--- begin Page extract ---
Graham Hunstone is spreading his wings again. The England-based Scot recently opened a regional sales hub nearly 300 miles from his print company headquarters in Lincoln.
Setting up a sales office can be a smart and logical move for a company with the cashflow and back-up systems to support a new, personalised local branch office. But it can be overwhelming, says Hunstone.
The energy, the expense, and the pressing need to attract local sales talent can grind you down personally and professionally. Is it really necessary and will you be able to deliver the same levels of service quality? These issues played on the mind of Hunstone when he looked to expand beyond his East Midlands base earlier this year.
Hunstone’s business horizons started to expand three years ago when his company, Visual Print & Design, acquired Go Digital, a print and finishing firm just over 50 miles from Lincoln. Go Digital in Derby, nearly 30 years old, had ticked over on £105,000 turnover annually for several years. Within a year he added 70%, while a year later the reinvigorated firm had hit the £200,000 sales threshold.
“We rebranded the company and transferred all customers to Lincoln. This was a good exercise in learning how our brand would fare outside its home territory, so for me Derby marked the dipping of a toe in the water to see if another location would work for us.
“I’m from Scotland and always wanted to open an office up there. And I reckoned the brand would work well.”
He was also fortunate to be in good company. Friend Lorraine Noble-Thompson is based in Scotland, has been in print for around 30 years and is a whiz in areas such as marketing and mailings. Both of them saw the potential of such a move – the pair have witnessed other businesses that have “gone by the wayside” up north because customers were not getting what they wanted. Hunstone, meanwhile, was keen to expand his brand and a particular kind of service.
“Many people want to drop into a printer and use it as a one-stop shop. They want a range of different printed materials without having to go to a range of different printers. We wanted to target schools and colleges, councils and marketing companies, all of which have varying print demands. I knew this was going against the grain and could be a big risk at a time of economic uncertainty.
“Not only are businesses across all sectors consolidating into single premises. But who wants to open a bricks-and-mortar sales office in this internet age? Everything however comes with risks: I’ve taken a few and many have paid off. But some haven’t and you have to suck them up, learn from the experience and use it to strengthen your brand. If you don’t take risks, you won’t grow.”
--- end Page extract ---
What you will do
In the article on the print firm's expansion, what yearly turnover had Go Digital held steady at for several years before it was bought?
--- begin Data supplied ---
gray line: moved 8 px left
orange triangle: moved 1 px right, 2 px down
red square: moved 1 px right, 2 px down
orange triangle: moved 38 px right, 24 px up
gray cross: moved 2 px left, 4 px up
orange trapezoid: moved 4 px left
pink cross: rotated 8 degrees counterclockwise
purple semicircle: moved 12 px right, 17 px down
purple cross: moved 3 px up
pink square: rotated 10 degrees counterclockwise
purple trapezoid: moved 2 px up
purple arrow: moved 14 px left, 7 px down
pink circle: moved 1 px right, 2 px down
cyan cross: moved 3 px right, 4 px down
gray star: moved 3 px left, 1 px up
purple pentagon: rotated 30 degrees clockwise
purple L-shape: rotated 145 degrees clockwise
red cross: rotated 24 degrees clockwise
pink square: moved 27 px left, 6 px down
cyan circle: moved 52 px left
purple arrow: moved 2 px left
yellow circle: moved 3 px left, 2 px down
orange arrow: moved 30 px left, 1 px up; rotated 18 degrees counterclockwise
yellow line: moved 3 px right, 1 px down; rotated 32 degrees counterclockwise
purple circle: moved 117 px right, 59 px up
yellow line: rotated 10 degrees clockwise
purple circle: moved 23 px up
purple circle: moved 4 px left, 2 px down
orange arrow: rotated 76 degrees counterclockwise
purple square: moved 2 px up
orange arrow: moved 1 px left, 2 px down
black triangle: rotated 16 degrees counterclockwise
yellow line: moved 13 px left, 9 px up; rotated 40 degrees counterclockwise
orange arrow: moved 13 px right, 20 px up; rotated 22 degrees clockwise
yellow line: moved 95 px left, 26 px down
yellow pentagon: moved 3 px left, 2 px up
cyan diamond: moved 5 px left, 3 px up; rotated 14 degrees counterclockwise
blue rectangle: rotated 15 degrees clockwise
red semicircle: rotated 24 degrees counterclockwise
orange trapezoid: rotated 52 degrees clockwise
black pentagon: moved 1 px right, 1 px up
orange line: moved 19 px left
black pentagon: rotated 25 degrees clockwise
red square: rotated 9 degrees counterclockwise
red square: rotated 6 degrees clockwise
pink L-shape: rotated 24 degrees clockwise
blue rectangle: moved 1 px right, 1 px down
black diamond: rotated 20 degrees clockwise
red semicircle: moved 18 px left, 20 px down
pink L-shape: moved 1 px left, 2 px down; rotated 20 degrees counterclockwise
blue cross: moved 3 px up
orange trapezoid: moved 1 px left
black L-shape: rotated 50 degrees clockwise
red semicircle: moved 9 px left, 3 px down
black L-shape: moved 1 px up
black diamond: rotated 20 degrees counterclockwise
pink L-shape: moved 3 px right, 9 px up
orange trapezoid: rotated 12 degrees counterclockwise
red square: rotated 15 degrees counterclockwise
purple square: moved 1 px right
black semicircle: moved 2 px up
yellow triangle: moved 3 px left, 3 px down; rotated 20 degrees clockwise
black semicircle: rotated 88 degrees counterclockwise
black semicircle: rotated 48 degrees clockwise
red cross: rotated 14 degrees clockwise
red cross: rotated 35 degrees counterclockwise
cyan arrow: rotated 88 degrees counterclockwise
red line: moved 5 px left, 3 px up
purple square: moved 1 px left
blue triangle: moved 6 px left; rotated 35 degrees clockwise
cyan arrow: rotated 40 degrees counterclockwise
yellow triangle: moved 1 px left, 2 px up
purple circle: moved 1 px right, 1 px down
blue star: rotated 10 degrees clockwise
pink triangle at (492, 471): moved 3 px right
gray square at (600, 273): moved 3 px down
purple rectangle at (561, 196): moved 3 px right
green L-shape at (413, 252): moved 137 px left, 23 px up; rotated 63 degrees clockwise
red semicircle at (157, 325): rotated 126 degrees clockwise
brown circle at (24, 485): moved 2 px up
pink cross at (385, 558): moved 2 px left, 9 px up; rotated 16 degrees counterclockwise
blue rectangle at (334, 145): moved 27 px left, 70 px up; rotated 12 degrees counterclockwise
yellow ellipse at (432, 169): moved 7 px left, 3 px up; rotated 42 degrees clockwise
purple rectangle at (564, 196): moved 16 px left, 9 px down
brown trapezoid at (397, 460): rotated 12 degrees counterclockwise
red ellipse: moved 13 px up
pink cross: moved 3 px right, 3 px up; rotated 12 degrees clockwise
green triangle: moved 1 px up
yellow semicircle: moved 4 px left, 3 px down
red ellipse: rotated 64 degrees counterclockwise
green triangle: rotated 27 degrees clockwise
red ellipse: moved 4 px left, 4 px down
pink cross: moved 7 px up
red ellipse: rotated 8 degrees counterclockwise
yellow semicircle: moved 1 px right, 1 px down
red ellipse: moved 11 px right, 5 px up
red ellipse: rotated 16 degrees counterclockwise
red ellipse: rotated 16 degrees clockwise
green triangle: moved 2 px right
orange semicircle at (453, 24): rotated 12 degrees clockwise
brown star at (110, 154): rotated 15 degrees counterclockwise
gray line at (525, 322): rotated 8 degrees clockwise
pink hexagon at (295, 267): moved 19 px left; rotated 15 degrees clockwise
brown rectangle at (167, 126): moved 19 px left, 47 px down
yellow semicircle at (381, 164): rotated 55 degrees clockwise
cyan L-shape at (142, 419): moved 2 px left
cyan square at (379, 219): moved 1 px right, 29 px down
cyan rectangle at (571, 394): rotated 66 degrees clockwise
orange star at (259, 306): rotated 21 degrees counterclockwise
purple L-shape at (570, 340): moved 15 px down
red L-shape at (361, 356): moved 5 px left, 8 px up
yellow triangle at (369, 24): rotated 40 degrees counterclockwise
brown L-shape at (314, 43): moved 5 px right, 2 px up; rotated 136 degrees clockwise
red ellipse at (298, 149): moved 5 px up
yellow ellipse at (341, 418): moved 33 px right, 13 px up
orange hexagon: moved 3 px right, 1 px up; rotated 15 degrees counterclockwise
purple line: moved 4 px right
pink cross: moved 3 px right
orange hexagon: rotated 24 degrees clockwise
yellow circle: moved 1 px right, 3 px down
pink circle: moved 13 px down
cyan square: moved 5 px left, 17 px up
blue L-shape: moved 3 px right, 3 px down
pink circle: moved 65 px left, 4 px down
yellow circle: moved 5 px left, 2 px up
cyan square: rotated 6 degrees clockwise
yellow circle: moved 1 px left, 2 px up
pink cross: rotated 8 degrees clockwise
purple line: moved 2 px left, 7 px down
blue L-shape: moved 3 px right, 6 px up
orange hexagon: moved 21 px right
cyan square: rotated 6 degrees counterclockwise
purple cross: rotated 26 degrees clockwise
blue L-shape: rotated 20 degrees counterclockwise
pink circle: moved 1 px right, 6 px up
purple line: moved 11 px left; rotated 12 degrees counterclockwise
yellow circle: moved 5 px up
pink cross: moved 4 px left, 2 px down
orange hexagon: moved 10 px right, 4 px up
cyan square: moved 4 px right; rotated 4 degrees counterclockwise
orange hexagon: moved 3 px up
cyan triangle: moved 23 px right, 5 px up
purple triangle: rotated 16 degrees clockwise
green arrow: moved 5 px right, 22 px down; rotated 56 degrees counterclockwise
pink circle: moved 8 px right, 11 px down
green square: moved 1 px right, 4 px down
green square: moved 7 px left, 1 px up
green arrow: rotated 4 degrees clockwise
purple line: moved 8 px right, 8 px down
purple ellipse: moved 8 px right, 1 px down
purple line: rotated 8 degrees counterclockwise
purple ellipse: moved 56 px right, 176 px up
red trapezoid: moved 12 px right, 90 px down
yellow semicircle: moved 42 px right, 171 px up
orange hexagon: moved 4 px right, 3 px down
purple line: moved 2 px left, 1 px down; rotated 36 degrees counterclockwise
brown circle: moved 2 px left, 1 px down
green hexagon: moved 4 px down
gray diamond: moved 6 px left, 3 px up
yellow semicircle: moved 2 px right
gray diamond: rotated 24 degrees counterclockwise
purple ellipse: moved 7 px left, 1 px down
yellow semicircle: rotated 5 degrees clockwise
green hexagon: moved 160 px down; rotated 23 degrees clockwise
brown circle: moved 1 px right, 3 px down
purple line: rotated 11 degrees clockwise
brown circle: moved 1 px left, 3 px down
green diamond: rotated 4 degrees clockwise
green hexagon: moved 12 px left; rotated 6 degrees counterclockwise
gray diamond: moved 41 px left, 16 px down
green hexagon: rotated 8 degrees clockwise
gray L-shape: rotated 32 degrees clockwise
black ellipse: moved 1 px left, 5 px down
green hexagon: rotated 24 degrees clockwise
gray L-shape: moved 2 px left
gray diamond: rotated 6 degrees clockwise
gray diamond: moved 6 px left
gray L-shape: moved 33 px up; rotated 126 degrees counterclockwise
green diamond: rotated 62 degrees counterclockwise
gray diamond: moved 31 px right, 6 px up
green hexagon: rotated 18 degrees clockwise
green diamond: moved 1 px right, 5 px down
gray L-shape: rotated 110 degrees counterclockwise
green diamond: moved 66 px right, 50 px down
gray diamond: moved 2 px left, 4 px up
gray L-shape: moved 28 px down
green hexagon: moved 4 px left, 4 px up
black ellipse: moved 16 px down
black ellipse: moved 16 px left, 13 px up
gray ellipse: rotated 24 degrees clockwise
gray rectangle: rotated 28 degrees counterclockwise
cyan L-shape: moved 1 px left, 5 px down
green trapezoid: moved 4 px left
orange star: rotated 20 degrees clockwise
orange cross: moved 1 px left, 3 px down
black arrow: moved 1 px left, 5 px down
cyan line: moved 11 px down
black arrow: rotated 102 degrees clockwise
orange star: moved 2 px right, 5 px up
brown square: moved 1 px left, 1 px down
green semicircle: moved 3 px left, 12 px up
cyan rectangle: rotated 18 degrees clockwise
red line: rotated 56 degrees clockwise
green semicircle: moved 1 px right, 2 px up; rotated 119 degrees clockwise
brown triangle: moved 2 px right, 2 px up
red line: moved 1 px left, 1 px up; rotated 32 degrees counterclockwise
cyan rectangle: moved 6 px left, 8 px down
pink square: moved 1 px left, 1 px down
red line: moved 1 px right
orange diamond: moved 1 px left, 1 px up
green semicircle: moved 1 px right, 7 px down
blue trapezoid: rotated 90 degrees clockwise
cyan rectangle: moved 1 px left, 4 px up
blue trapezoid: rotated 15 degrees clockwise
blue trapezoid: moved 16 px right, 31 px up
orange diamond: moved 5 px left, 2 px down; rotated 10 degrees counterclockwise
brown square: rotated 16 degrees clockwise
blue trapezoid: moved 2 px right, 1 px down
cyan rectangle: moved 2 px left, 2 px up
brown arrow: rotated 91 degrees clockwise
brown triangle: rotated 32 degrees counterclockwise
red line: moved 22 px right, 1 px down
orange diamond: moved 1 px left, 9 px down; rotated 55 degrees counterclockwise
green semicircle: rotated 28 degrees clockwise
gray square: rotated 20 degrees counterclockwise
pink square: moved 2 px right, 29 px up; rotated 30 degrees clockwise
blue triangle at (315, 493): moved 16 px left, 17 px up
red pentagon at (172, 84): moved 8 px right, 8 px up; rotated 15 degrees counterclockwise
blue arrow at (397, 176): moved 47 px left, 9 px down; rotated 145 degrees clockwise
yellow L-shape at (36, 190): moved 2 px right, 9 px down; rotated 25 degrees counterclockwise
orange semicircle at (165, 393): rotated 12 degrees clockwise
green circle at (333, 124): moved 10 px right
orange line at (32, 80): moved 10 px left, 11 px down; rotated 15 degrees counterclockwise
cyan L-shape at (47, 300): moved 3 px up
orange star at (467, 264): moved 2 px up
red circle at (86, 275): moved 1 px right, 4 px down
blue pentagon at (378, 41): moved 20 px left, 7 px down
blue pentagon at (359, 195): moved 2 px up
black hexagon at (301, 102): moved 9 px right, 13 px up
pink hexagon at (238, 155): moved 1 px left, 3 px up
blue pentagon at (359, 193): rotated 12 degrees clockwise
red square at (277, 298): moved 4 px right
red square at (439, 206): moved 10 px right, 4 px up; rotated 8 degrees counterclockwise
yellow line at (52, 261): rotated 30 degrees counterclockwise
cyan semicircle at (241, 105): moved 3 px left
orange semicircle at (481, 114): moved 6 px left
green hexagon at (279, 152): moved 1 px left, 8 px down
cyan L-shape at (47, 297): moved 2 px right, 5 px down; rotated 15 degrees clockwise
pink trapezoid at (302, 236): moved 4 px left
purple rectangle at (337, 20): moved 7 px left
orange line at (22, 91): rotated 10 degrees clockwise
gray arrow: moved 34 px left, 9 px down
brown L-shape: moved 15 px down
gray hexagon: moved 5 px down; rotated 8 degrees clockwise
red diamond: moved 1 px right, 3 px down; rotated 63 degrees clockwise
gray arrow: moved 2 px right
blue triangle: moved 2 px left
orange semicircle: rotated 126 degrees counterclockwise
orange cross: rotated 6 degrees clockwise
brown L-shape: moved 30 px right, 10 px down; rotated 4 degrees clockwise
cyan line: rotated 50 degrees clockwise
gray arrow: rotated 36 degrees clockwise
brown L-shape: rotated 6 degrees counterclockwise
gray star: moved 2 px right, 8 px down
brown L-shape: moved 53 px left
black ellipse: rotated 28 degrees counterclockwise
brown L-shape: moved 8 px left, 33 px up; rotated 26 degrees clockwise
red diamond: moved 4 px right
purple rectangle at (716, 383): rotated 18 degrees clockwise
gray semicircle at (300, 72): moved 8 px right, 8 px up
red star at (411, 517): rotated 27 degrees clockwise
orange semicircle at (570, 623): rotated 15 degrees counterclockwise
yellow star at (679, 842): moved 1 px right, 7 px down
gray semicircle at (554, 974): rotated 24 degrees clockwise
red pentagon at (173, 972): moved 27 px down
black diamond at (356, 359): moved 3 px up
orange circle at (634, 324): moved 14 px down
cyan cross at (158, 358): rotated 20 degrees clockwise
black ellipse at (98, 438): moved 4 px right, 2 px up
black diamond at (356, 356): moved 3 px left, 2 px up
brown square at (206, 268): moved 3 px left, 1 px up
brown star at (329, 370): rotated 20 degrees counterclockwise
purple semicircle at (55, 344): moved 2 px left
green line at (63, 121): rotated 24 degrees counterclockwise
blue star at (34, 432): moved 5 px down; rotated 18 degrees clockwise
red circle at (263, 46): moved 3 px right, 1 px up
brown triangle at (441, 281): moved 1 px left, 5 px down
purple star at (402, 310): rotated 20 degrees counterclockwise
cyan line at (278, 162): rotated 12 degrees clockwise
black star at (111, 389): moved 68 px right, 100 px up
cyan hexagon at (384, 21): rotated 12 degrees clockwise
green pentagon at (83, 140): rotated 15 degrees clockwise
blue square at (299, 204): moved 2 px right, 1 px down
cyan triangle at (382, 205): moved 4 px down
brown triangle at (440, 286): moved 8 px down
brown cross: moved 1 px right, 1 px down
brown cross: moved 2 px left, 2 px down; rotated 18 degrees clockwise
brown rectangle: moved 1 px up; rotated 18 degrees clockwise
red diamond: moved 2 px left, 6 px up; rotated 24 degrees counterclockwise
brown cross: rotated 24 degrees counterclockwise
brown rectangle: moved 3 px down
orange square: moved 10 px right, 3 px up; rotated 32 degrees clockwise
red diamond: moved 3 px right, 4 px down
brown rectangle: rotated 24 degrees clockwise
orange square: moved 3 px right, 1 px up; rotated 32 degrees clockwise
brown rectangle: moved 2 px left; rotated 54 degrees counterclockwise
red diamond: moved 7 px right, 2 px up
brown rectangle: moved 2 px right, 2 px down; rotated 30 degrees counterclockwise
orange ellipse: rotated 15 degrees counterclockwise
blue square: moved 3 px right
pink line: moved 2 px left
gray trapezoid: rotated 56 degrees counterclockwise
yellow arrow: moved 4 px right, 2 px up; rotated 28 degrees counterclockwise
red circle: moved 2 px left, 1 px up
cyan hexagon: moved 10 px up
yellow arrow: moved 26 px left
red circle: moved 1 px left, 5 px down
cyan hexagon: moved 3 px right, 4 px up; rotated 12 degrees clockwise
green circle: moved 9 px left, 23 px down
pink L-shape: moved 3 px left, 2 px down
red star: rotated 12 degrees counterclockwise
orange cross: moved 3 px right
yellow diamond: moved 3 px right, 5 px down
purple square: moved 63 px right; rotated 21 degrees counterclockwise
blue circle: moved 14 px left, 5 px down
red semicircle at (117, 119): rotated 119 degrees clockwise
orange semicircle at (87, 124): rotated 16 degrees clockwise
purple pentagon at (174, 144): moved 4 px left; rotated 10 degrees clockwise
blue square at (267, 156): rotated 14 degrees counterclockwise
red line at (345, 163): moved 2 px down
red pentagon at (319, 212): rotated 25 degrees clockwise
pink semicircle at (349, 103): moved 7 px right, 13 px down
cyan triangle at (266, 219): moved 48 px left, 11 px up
--- end Data supplied ---
Exercise response
£105,000